El Cuento del Solstico de Invierno (o cuento de Navidad)

Deambuló toda la noche. La ventisca lo había desviado de su ruta, pero no se detuvo. Tenía que llegar. Era su objetivo. El frío, la nieve golpeando su rostro y la falta de luz, no importaban. Paró bajo un acebo. Se cobijó. Nunca había estado en esta situación, sin medio de transporte, sin saber dónde estaba y sin saber dónde dirigirse, pero no podía perder la esperanza, «¡Eso nunca!», se dijo.

La nieve comenzó a caer más copiosamente y las ramas de los árboles crujían como cuando caminas por un suelo antiguo de madera. Ecos, muchos ecos y ni un rayo de luna. Se preguntaba por qué se había entretenido, por qué se quedó en la taberna hasta tan tarde, por qué ese último juego de cartas y por qué esa última copa de hidromiel. Se preguntó, por qué se desvió del camino, tropezó con aquella piedra y cómo el trineo volcó, no se sabe dónde, con los regalos de sus hijos.

Pensó por qué aquel día y no otro.

Estaba temblando y quería andar, pero las piernas no le respondían, comenzaba a estar helado, la barba blanca se le escarchaba y cuando se retiraba el agua helada de la cara con la manga de la zamarra se le humedecía aún más. Los ojos comenzaron a cerrarse en un dulce sopor y visualizó a su familia cenando entre risas y caricias, sin notar su ausencia. No era la primera vez que no estaba, pero si era la primera que él realmente quería estar. Los adornos de acebo y muérdago abarrotaban toda la casa. Pero él había estado ausente, no había participado en los juegos ni en la decoración. “No fui al bosque a recoger las ramas con mis niños”, pensó.

Lloró, les pidió perdón y cerró los ojos.

El frío era cada más intenso y el dolor más dulce. Una camada de nieve sobre una rama del árbol le cayó encima, pero no se movió, ya estaba totalmente paralizado y el silencio de la noche lo cubrió todo.

El cielo comenzó a viajar por tonalidades grises y blanquecinas, una ligera brisa empujaba a las nubes, ya no nevaba y la escarcha centelleaba con los ligeros, casi invisibles, rayos de sol. Todo era blanco, escoltado por verdes y marrones de los árboles, algunos de esos árboles marcaban una especie de sendero enterrado por la cellisca y, al final, una casa prácticamente hundida en la nieve, con la fumarola de la chimenea débil.

Un ruido de campanillas sonó acercándose, era un trineo llevado por ocho renos.

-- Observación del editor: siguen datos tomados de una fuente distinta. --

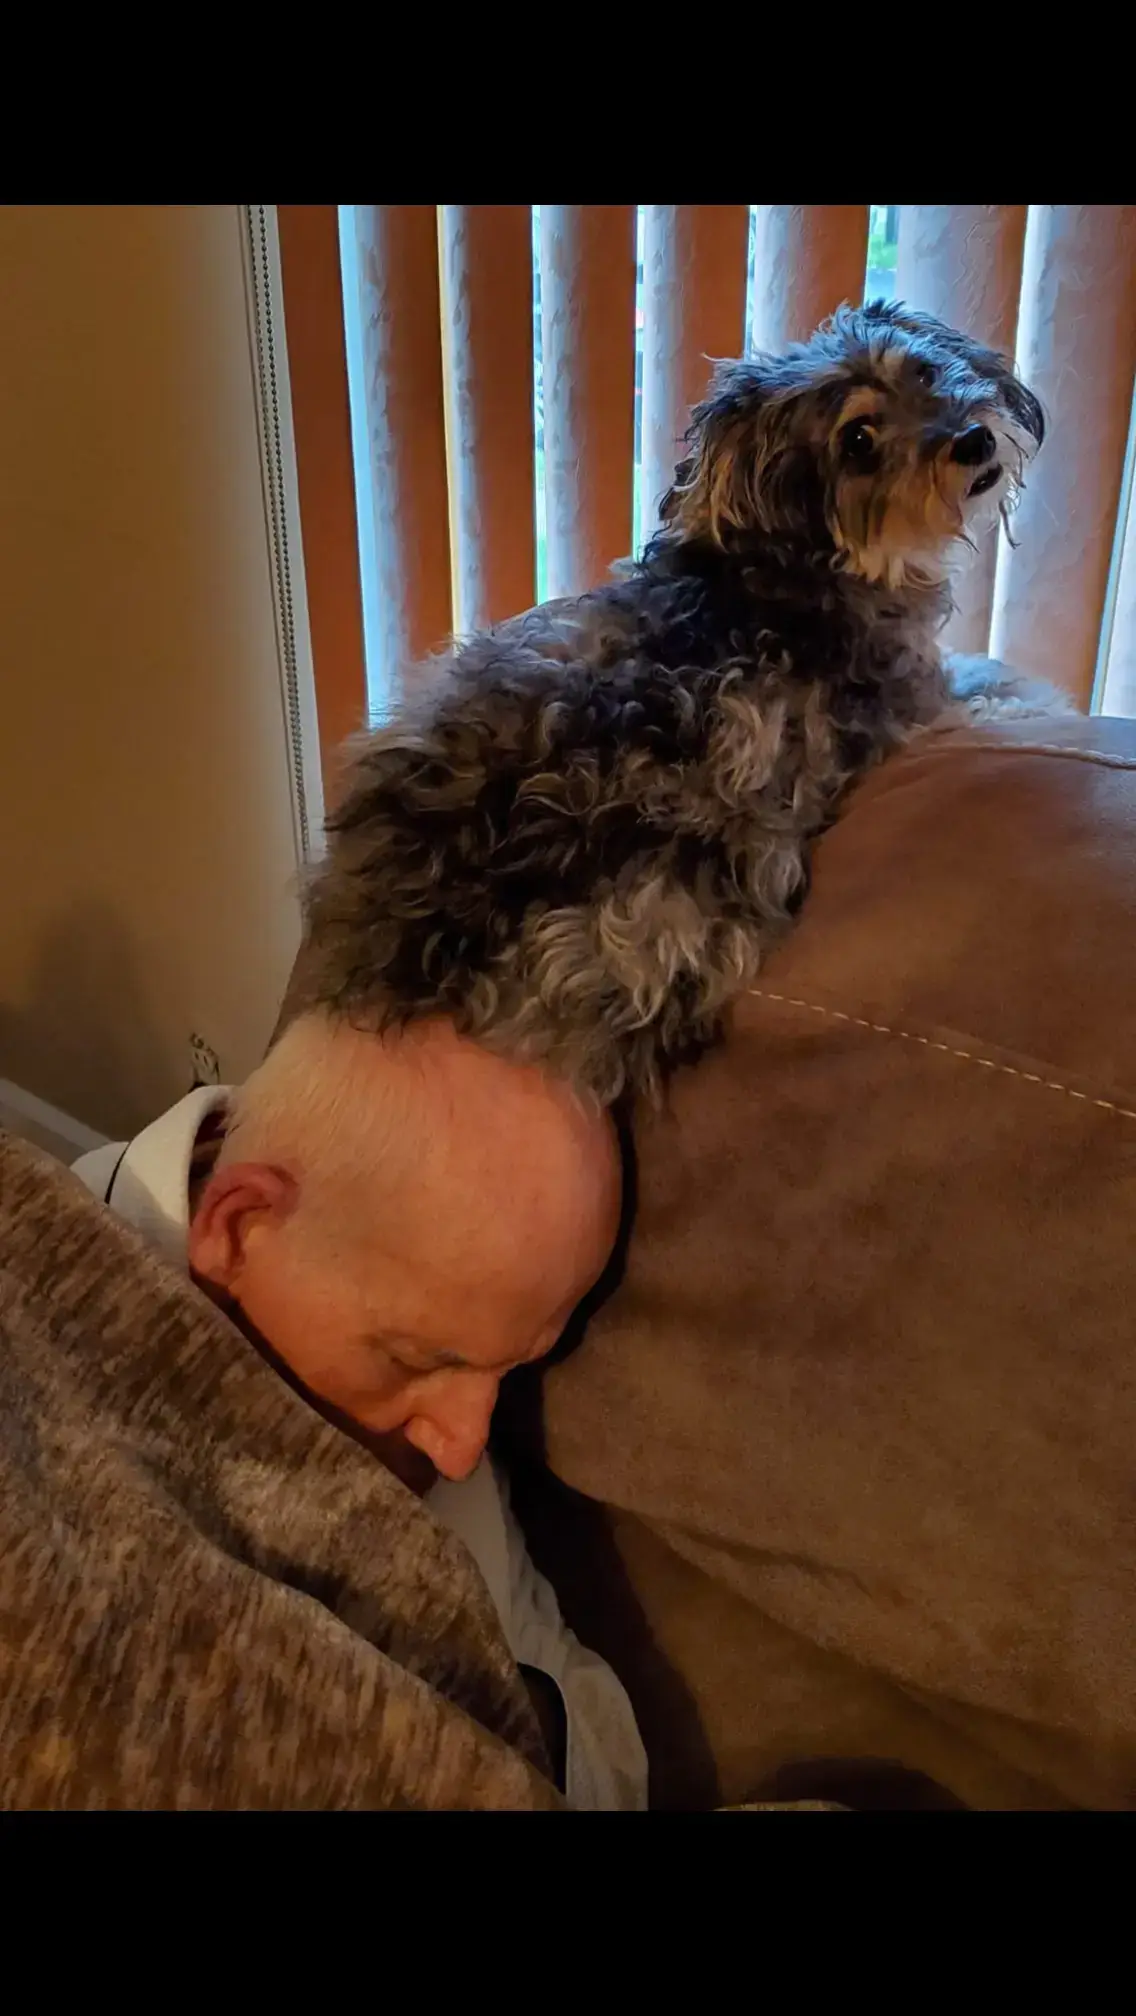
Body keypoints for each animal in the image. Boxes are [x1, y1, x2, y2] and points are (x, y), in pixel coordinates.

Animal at [306, 302, 1065, 1104]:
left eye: (923, 370)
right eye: (858, 439)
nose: (973, 437)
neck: (796, 564)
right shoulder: (914, 702)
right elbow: (994, 685)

Eran sus renos y llevaban adornos dorados y rojos. Husmearon y removieron la tierra. Lo encontraron enterrado bajo el acebo. Le lamieron y le mordieron el chaquetón arrastrándole hasta el trineo. Un rayo de sol en ese momento cruzó todo el cielo y lo iluminó, le calentó y abrió los ojos. El acebo le inundó con el zumo rojo de sus frutos y comenzaron a galopar los renos ¡lo hicieron hacia arriba, hacia el cielo! Y vio su casa, abajo, al final del sendero, prácticamente enterrada en la nieve. Se descolgó del trineo con los regalos de sus hijos, entró por la chimenea y los dejó junto a la mesa, junto al plato con su cena lista, la que nunca probó. Se acercó sigilosamente a la habitación y se despidió de ellos sin pronunciar una palabra. Una leve lágrima cayó en el suelo, era roja, como el fruto del acebo y todo el suelo cambió a ese color, pero no era un color triste, sino alegre. Corrió hacia la chimenea subió al trineo que esperaba flotando y rió, feliz, como nunca lo había sido. Descubrió que el trineo estaba cargado de regalos y arreó a los renos en dirección contraria al sol. Repartió regalos, gritando y riendo a carcajadas sin parar, por todo el mundo hasta que el sol dio la vuelta a todo el planeta. Cuando llegó al punto de partida paró junto al acebo donde quedó dormido, al bajar del trineo se pinchó con una de las hojas y una gota de sangre escurrió por su dedo hasta la nieve. Los pies comenzaron a transformarse en raíces, luego le siguió el tronco y los brazos en ramas, se transformó en acebo. Comenzó a crecer, alto y fuerte. Envolvió al trineo entre sus hojas y se alzó por encima del bosque.

Ahí continúa, día tras día, esperando, escuchando, recibiendo los deseos de las almas puras, esperando al solsticio de invierno para volar con los renos y llevar la alegría a todos los corazones. El calor a los que aún tienen esperanza.